Much debate centred around the different terminology used by the Australian coxes. While us Brits say “paddles up!” and “Go”, the Aussies say “Put your guts into it” and “AWAS” which is Malay for “You lazy British slobs – go quicker.”
What Tralee was lacking in speed, they made up for in style, with one of their male Japanese team members dressed as a swan (think Bjork at the Oscars 2002). Galway, sporting orange ties, tried valiantly to pip Limerick at the proverbial post but to no avail. Kilkenny blamed their pathetic performance on their drummer who was German and didn’t understand his team’s requests for a slower beat. Limerick 4, the rest of the teams try harder next time please.

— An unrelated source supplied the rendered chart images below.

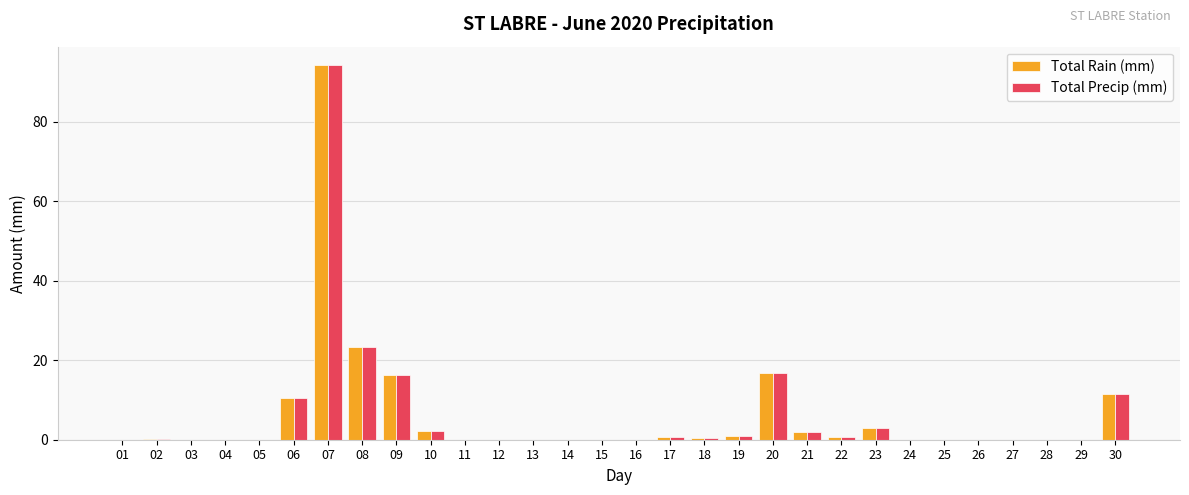

Which category has the highest value in the Total Precip (mm) series?

07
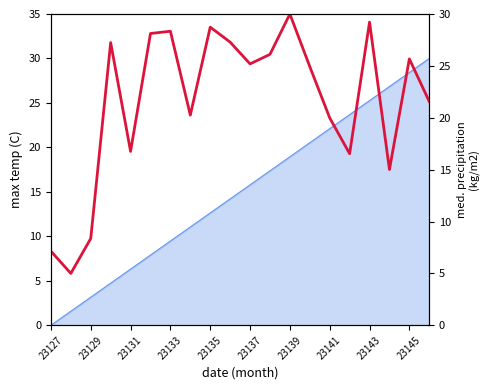

Between 23141 and 23135, which is larger?

23135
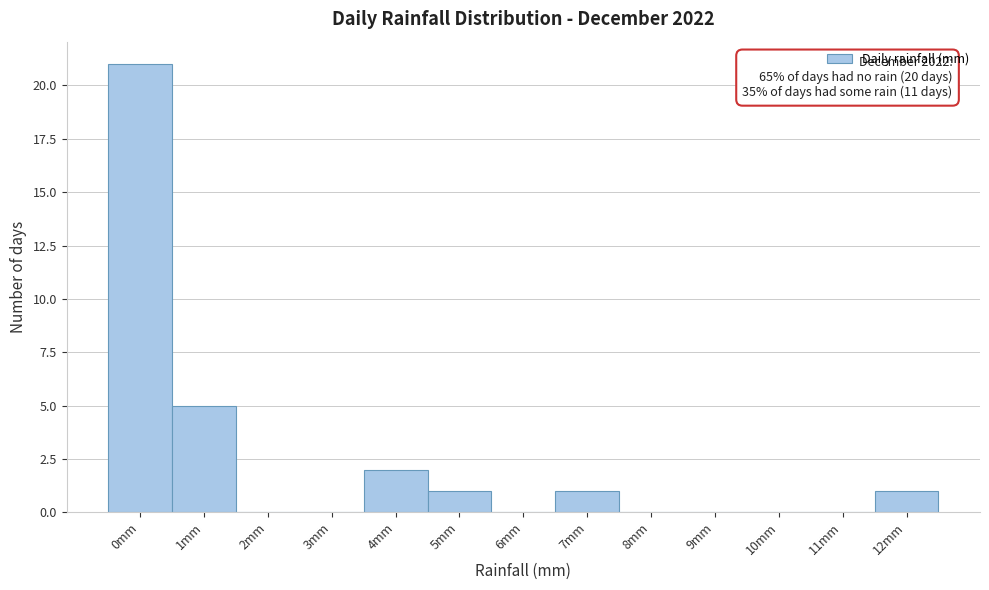

Reading left to right, list all the values displayed in this chart.

0mm=21	1mm=5	2mm=0	3mm=0	4mm=2	5mm=1	6mm=0	7mm=1	8mm=0	9mm=0	10mm=0	11mm=0	12mm=1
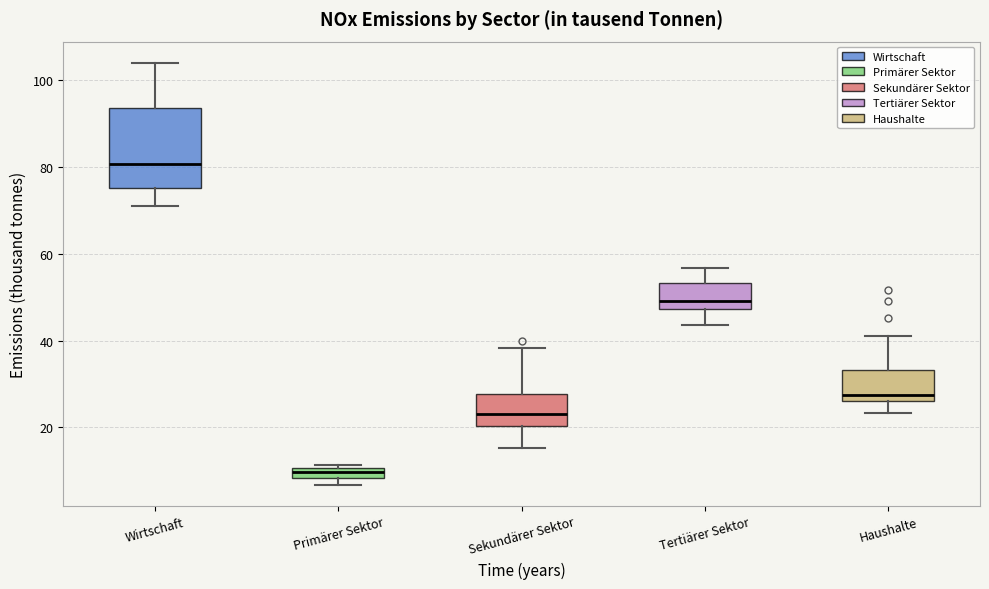

Which box's median line is the lowest?

Primärer Sektor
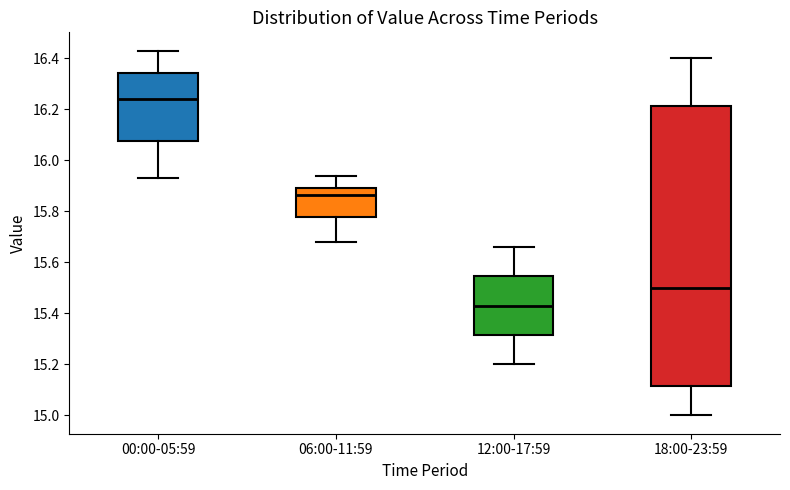

Reading left to right, read every box against the y-axis: the position of its median line, the range the box covers, and the ends of its whiskers. The values are not printed on the chart, so give them approximately, as read against the axis.

00:00-05:59: median 16.24, box 16.08 to 16.34, whiskers 15.94 to 16.44
06:00-11:59: median 15.86, box 15.78 to 15.90, whiskers 15.68 to 15.94
12:00-17:59: median 15.44, box 15.32 to 15.54, whiskers 15.20 to 15.66
18:00-23:59: median 15.50, box 15.12 to 16.22, whiskers 15.00 to 16.40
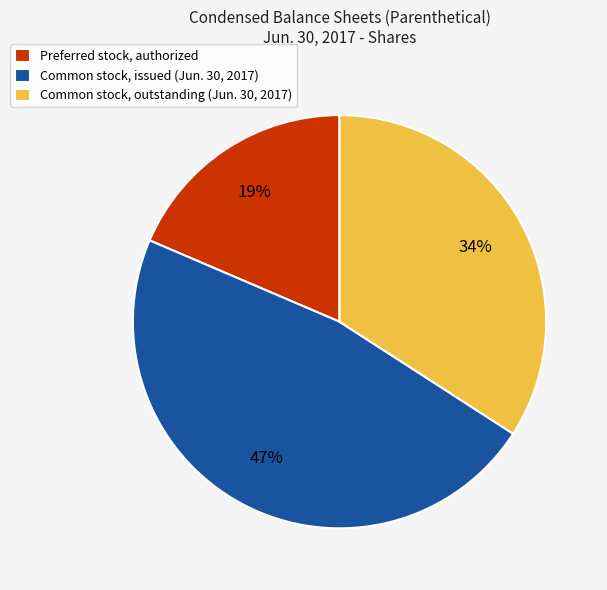

To the nearest percent, what portion does Preferred stock, authorized represent?

19%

Aching limbs, a crippled back and a sore arse (is this normal?) was quickly forgotten when beer sponsors Brewerks arrived and opened the taps of their golden ale. Grown men and women, shuffling their way up the beach head in hands, turned into Olympic athletes in the race to get in line for a pint of gentleman’s brew.

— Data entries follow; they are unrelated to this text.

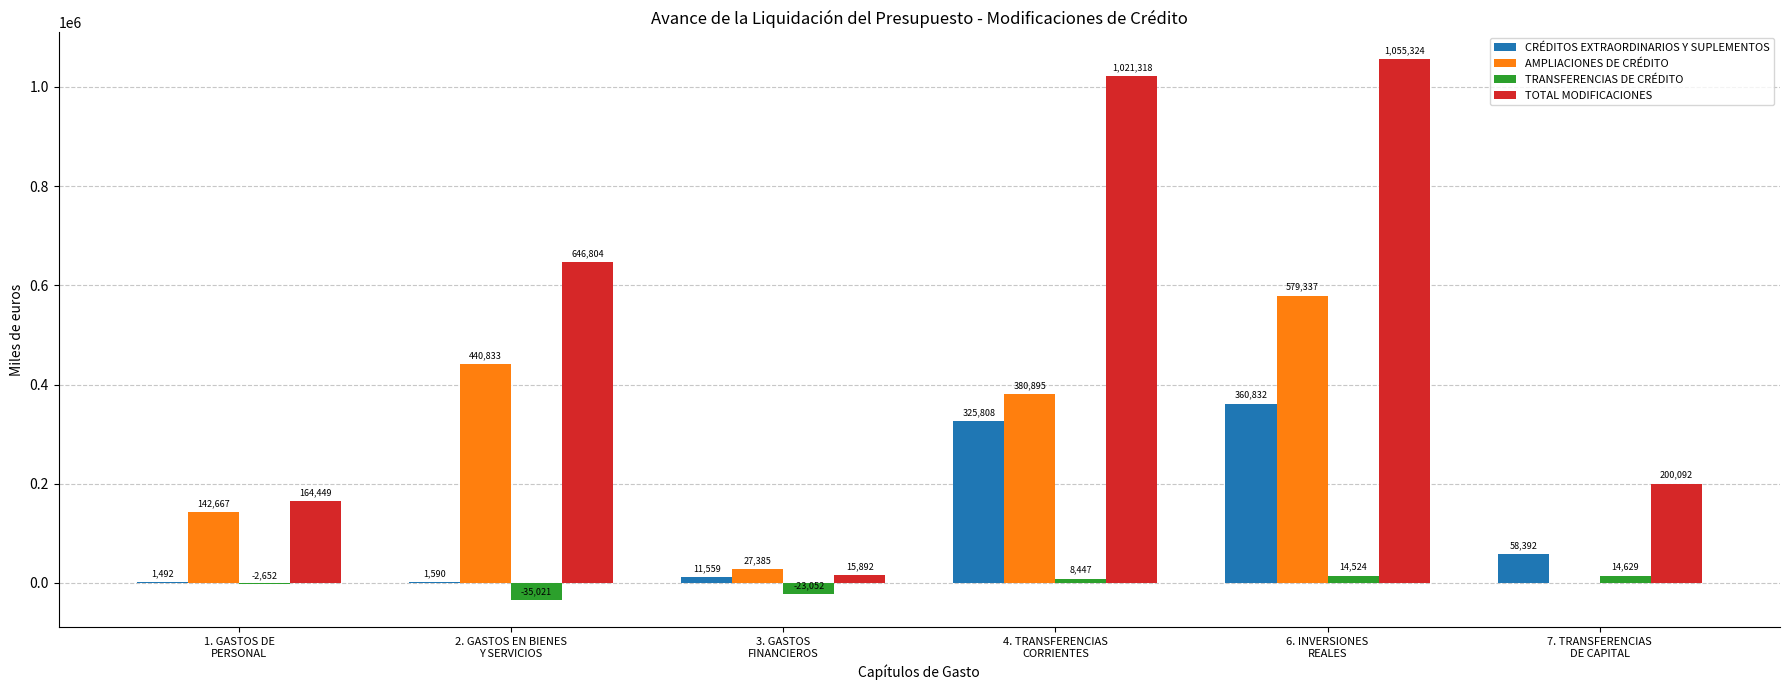

At which category is the sum across all series the highest?

6. INVERSIONES
REALES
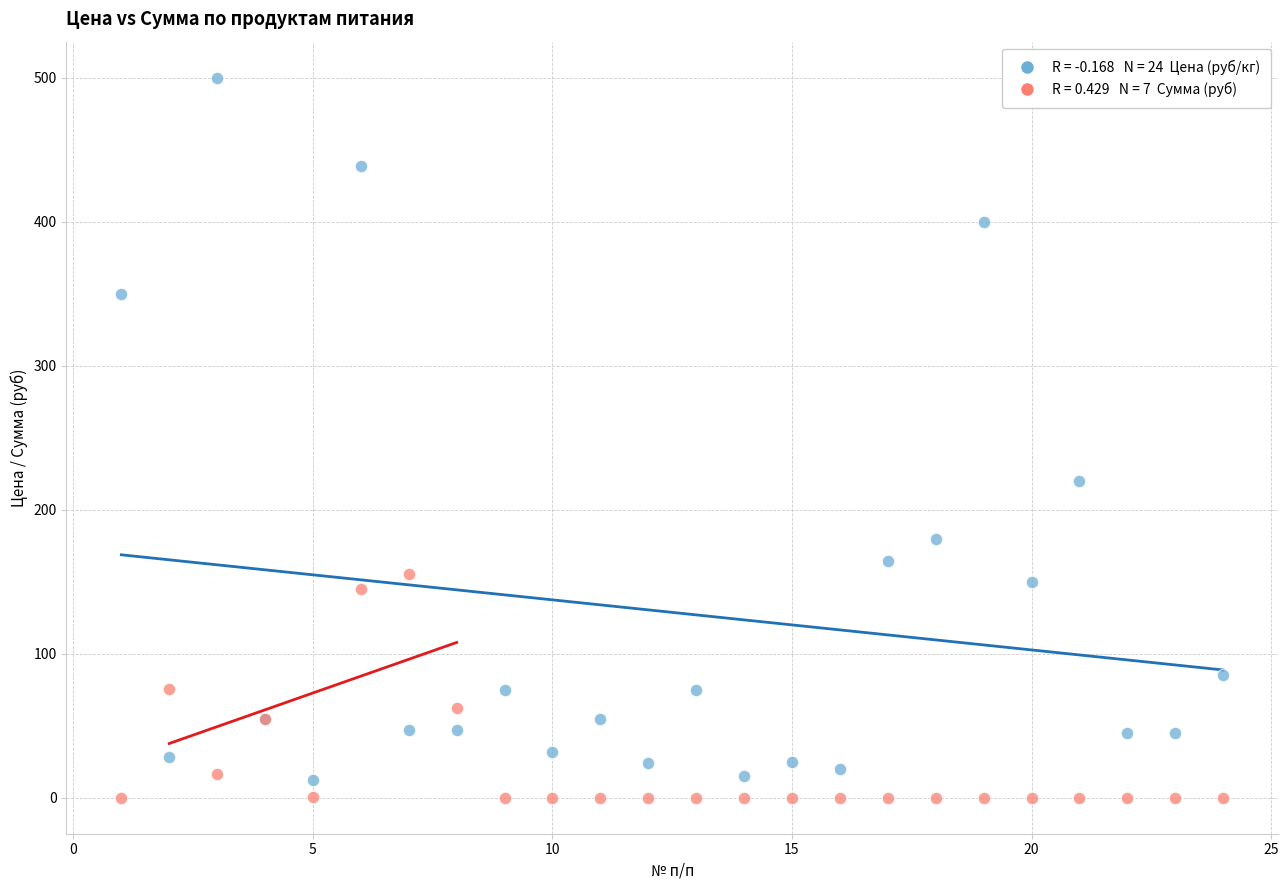

Across all series, what Y value is closest to 250?

220.0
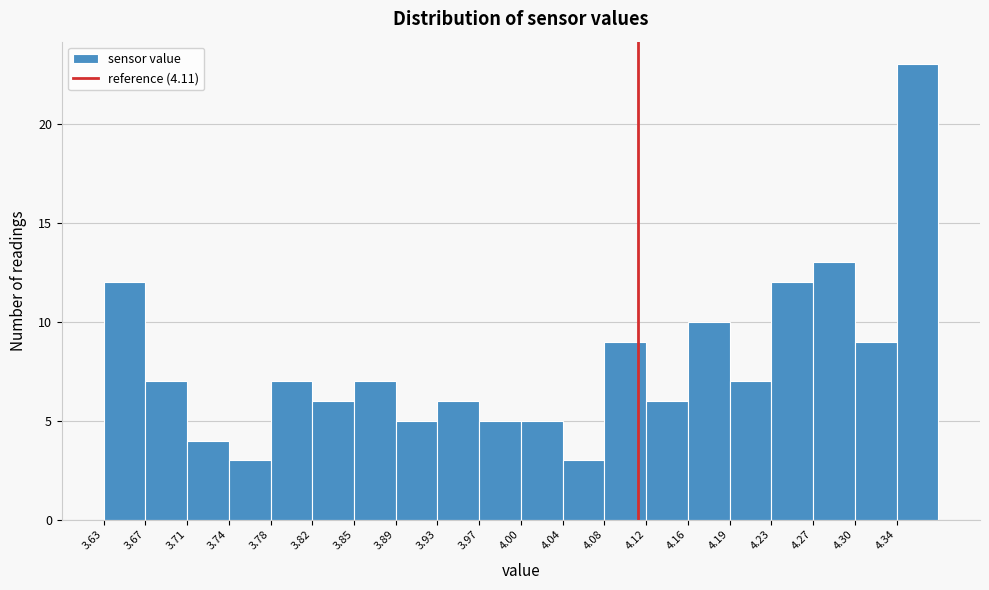

Reading left to right, transcribe this chart: for each bar, give the range it covers on the x-axis and its height. Neither the bar edges nor the heights are printed on the chart, so give them approximately, as read against the axes.

3.630 to 3.670: 12
3.670 to 3.705: 7
3.705 to 3.745: 4
3.745 to 3.780: 3
3.780 to 3.820: 7
3.820 to 3.855: 6
3.855 to 3.895: 7
3.895 to 3.930: 5
3.930 to 3.970: 6
3.970 to 4.005: 5
4.005 to 4.045: 5
4.045 to 4.080: 3
4.080 to 4.120: 9
4.120 to 4.155: 6
4.155 to 4.195: 10
4.195 to 4.230: 7
4.230 to 4.270: 12
4.270 to 4.305: 13
4.305 to 4.345: 9
4.345 to 4.380: 23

And so to the evening’s celebrations. Blame it on the heat, dehydration or the Irish, but the Guinness and cider turned paddlers into madsters as moshing – an activity previously confined to the dance floor of the student union – saw the floor of Penny Black’s creak and Jade and confused reach for their insurance documents. Boat Quay became home to the post-victory revellery of Limerick while Kilkenny, Galway and Tralee sought solace from the bottom of their beer glasses. Question is….what happened to the swan?
And on that note, in honour of the winners, I leave you with a limerick of my own:
When the St Paddy’s day boat teams raced,
they tried to go at great haste.
The sun was hot, they sweated a lot
and afterwards they all got laced. ”
“Racing on the ‘other’ side
The event began much as any other, until Ms Sugarpuff (AKA Clare ) produced 3 cans of green hair spray. From then on, the British team began to distinguish themselves from their comrades with Green stripes, Mohicans, eye brows, chest hair (using a cunning four leaf clover template) and even some rather attractive sideburns. As the Guinness transfers and face paint came out, it became clear that the British squad was going to leave their mark on the day (as well as each others hair, arms, faces etc.). The only thing funnier was the patented racing swan/tutu kit (there has to be a story behind that) ably modelled by a member of the Japanese team.
The competitors were separated into four teams: Limerick, Kilkenny, Galway and Tralee. Within minutes there was chaos as former friends separated and made snide remarks about the colour of others team’s colours. The Brits joined Canadians, Australians, Japanese and Germans and helped (err-hum!) carry the boats down to the water. The racing (7 races in all) was terrific. Everybody took part in at least 3 races after which there was a final voluntary race for those that hadn’t noticed that the beer from Brewerkz had arrived.
The first race was marred by a contentious crash just after the start, which left everyone wandering whether the coxes had started drinking earlier than the rest of us – they were duly rewarded later. After that, the racing was pretty fierce with all boats putting up a good fight in each round. At the end of it all, Kilkenny won the day. We owed our victory to the excellent pacesetting of Geoff and Vicky, sterling drumming and coxing by our Japanese team-mates and, of course, the subtle vocal support of Maurice..!
The day finished up with us taking over Penny black’s and a top performance from Jade and Confused although a few stragglers made it for early morning Roti Prata at River valley road…
In summary, a good time was had by all. We all got greener and more sunburnt than we had been in a while and learned a good deal about racing on the wrong side, as well as basic steering in Japanese.”